O presbítero alerta, contudo, para os riscos de um cristianismo meramente cultural ou de tradição, que nem sempre se traduz numa pertença efetiva à vida da Igreja. “O sentido do religioso está muito presente na nossa contemporaneidade. As pessoas procuram algo que as ligue ao transcendente”, explica, notando que a falta de paixão e conhecimento sobre a figura de Jesus Cristo leva muitas vezes ao afastamento da comunidade.

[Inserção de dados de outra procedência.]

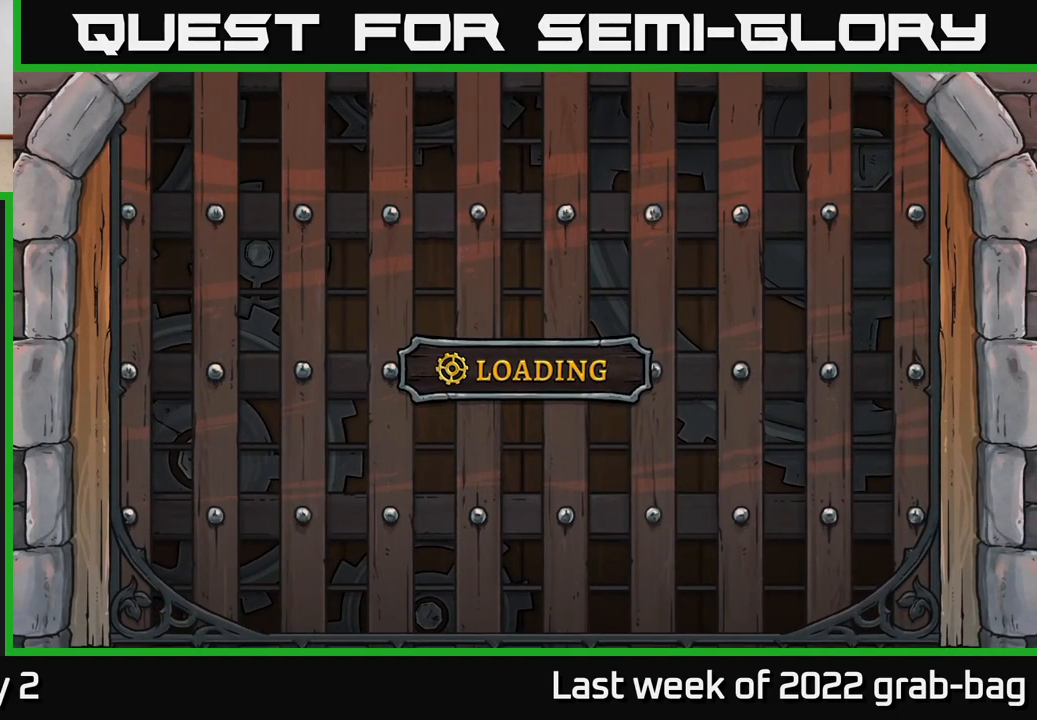
{"buttons": [], "left_stick": "center", "right_stick": "center", "events": [[167, "A", "down"], [367, "A", "up"]]}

Nesse sentido, o retiro na Lagoa pretende ser mais do que um momento de isolamento, funcionando como um apelo à responsabilidade comunitária e ao acompanhamento espiritual. Segundo o orientador, “vivemos da comunidade e para a comunidade. Se alguém quiser viver a sua relação com Deus de forma totalmente individual, sem este vínculo comunitário, dificilmente encontra espaço na Igreja”. O encontro termina com o desafio de redescobrir o amor ao próximo vivido no dia a dia, reforçando que a fé exige uma entrega concreta e apaixonada.